Nur wenn Utopien so offen gehalten werden, dass wir sie anderen nicht überstülpen, sondern Raum für das persönliche Begehren der Einzelnen schaffen, haben damit eine realistischere Chance, Wirkung zu entfalten. Und den einen genialen Plan dafür gibt es nie.

Zum Beispiel entzündete die Utopie, dass Frauen frei sind oder dass das Patriarchat zu Ende sei, gerade weil sie so »unkonkret« ist, das Begehren vieler Frauen, die sie auf sehr unterschiedliche Art und Weise und teils sogar gegensätzlich füllten. Diese Utopie bedeutet für die einen die Abschaffung der Geschlechter, für die anderen die Rückkehr der großen Muttergöttin usw. Aber diese gegensätzlichen konkreten Füllungen einer gemeinsamen Utopie haben der Frauenbewegung keineswegs geschadet, im Gegenteil, sie ermöglichten es, ganz unterschiedlichen Frauen mit ihren jeweiligen Erfahrungen, Meinungen, Vorstellungen sich ganz persönlich mit dieser Idee zu verbinden. Und jede tut dann etwas, womit die Freiheit der Frauen immer größer wird.
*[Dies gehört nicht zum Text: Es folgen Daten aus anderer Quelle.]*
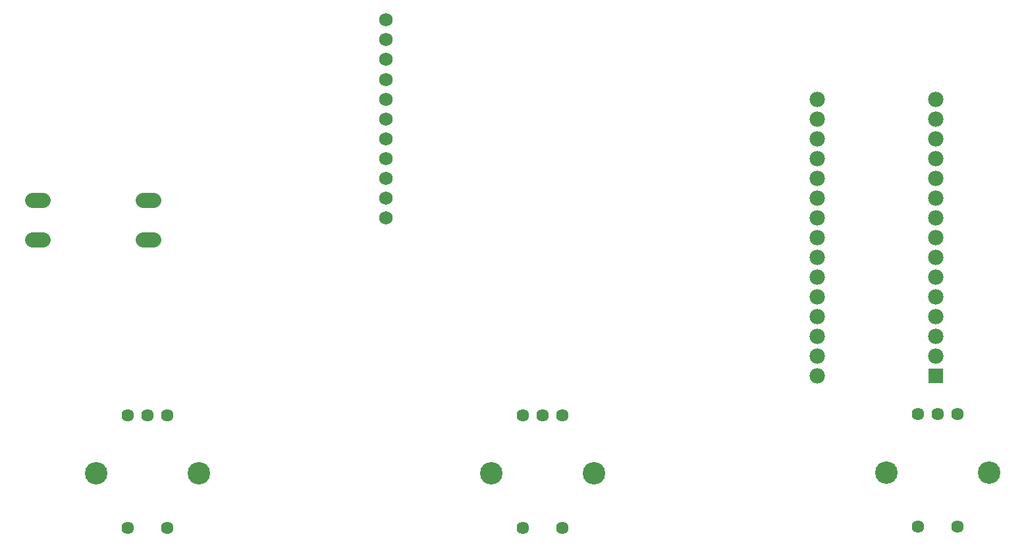
<source format=gts>
G04 Layer: TopSolderMaskLayer*
G04 EasyEDA v5.9.42, Tue, 19 Feb 2019 02:49:18 GMT*
G04 6333967b838042d2a107bc752d40cc6d*
G04 Gerber Generator version 0.2*
G04 Scale: 100 percent, Rotated: No, Reflected: No *
G04 Dimensions in millimeters *
G04 leading zeros omitted , absolute positions ,3 integer and 3 decimal *
%FSLAX33Y33*%
%MOMM*%
G90*
G71D02*

%ADD18C,1.981200*%
%ADD19R,1.981200X1.981200*%
%ADD20C,1.617980*%
%ADD21C,2.887980*%
%ADD22C,1.727200*%

%LPD*%
G54D18*
G01X7048Y50292D02*
G01X5651Y50292D01*
G01X7048Y55372D02*
G01X5651Y55372D01*
G01X21272Y50292D02*
G01X19875Y50292D01*
G01X21272Y55372D02*
G01X19875Y55372D01*
G54D19*
G01X121793Y32766D03*
G54D18*
G01X121793Y35306D03*
G01X121793Y37846D03*
G01X121793Y40386D03*
G01X121793Y42926D03*
G01X121793Y45466D03*
G01X121793Y48006D03*
G01X121793Y50546D03*
G01X121793Y53086D03*
G01X121793Y55626D03*
G01X121793Y58166D03*
G01X121793Y60706D03*
G01X121793Y63246D03*
G01X121793Y65786D03*
G01X121793Y68326D03*
G01X106553Y32766D03*
G01X106553Y35306D03*
G01X106553Y37846D03*
G01X106553Y40386D03*
G01X106553Y42926D03*
G01X106553Y45466D03*
G01X106553Y48006D03*
G01X106553Y50546D03*
G01X106553Y53086D03*
G01X106553Y55626D03*
G01X106553Y58166D03*
G01X106553Y60706D03*
G01X106553Y63246D03*
G01X106553Y65786D03*
G01X106553Y68326D03*
G54D20*
G01X20447Y27686D03*
G01X17907Y13208D03*
G54D21*
G01X13843Y20193D03*
G01X27051Y20193D03*
G54D20*
G01X22987Y13208D03*
G01X17907Y27686D03*
G01X22987Y27686D03*
G01X71247Y27686D03*
G01X68707Y13208D03*
G54D21*
G01X64643Y20193D03*
G01X77851Y20193D03*
G54D20*
G01X73787Y13208D03*
G01X68707Y27686D03*
G01X73787Y27686D03*
G01X122047Y27813D03*
G01X119507Y13335D03*
G54D21*
G01X115443Y20320D03*
G01X128651Y20320D03*
G54D20*
G01X124587Y13335D03*
G01X119507Y27813D03*
G01X124587Y27813D03*
G54D22*
G01X51141Y53026D03*
G01X51141Y55575D03*
G01X51141Y58126D03*
G01X51141Y60676D03*
G01X51141Y63225D03*
G01X51141Y65776D03*
G01X51141Y68326D03*
G01X51141Y70875D03*
G01X51141Y73426D03*
G01X51141Y75975D03*
G01X51141Y78526D03*
M00*
M02*

</source>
Und das ist dann ja doch eigentlich ganz konkret. Nämlich in dem Sinne, dass irgend jemand etwas konkretes tut, wenn auch eben nicht alle dasselbe. Die Gedankenspiele von utopischen Idealgesellschaften hingegen, in denen bis ins Detail festgelegt ist, wie diese ideale Welt aussieht, die entpuppen sich dann doch als eher abstrakt.